Through this process I have learned what I've always known but never fully realized. 

I work hard, I'm diligent. I'm disciplined. But honestly, I also work too hard, am too disciplined. I don't rest well, I feel guilty taking breaks to do things just "for me." Things that don't seem "productive." 

And what I am realizing as my stress level increases and my prayers become more urgent, is that I am afraid. 

Because I truly do trust God. I have complete faith He can provide the ministry partners I need to raise the money I need to be fully funded and do the work He has called me to. I also have complete confidence that He will provide those funds. I am utterly convinced of my calling to ministry with Cru in Denver. God has made it clear again and again, moved my heart countless times, kept me safe and provided for my needs. 

But my actions don't match what my heart knows is true. 

I work like I don't believe He can and will provide. 

Almost like God is my backup plan. Like the plan is to work in my own strength and hope that will be enough, and if it isn't then God can provide. God shouldn't be my Plan B, there shouldn't even be a Plan B! 

The only plan I can have is God. 

But I work like God won't provide, while saying that I trust He will. So do I really trust Him? 

My realization a few days ago was this: I trust God can provide, but I'm so afraid He will choose not to that I think it's safer not to ask. 

I was talking about this with my Denver team leader (Shawn Cramer, aka best-boss-ever-other-than-Jesus). And he described it like this (I'm paraphrasing because I don't remember his exact words).

It's like I'm a a child living like an orphan rather than a son. As an orphan I have to rely on myself, I don't know where my next meal will come from. My time is spent worrying about where I will sleep and how I will eat because I am on my own, instead of living like a son who can play carefree, not worrying about their physical needs being met because they trust their parents to watch over them and provide. 

I think this may even be some of what Jesus talks about when He tells us to have faith like a child. Children are so trusting (barring tragedy that removes their innocence at a young age and teaches them not to trust. The tragedy of our broken world). Living as a child of God means I can "cast my worries on Him, because He cares." 

Childlike faith. Wonder in the cross. Awe of His sacrifice. Life changed by love. 
One of my favorite photos - my dad and  brother when he was little,
who also happens to be adopted from the Ukraine.
What a beautiful representation of God's grace manifested in human relationships.
No longer an orphan, but a son.

When that is my focus, I'm not worrying where my next meal will come from, because I can trust it will be provided for me. It's not even something I think about, because I'm so confident God will provide, in His perfect timing, that all I need to do is rest in His love and live a life changed by the Gospel. 

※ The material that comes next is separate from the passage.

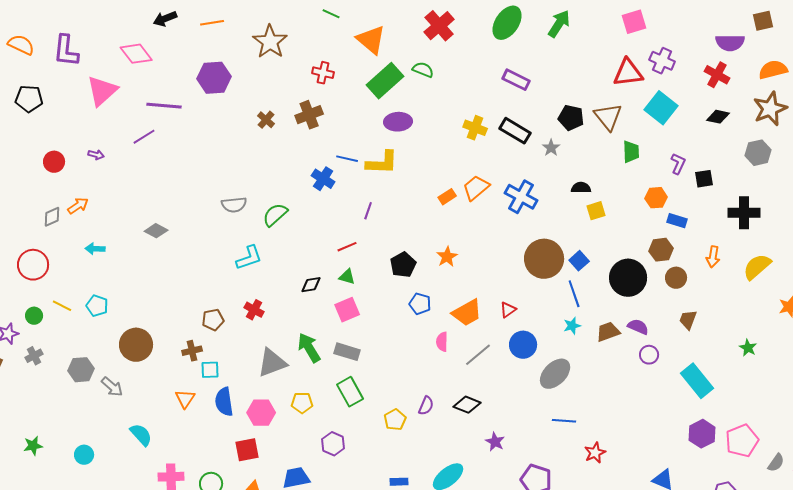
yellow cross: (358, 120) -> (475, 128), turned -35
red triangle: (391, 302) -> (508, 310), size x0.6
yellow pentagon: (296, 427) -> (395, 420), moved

And so I will recognize that my broken tendencies lead me to work instead of worship. But by God's grace I will learn, as I'm sure Martha did, to let go and obey God in whatever He asks of me. Whether that be meeting with people to tell them about my ministry or taking a day off to serve my family or spend a day praying and reading my Bible, and trust that God can, and will, still provide. 

Those who wait upon the Lord will renew their strength. 

I am learning to wait.

I am a child. No longer an orphan, but a daughter of the Greatest Father.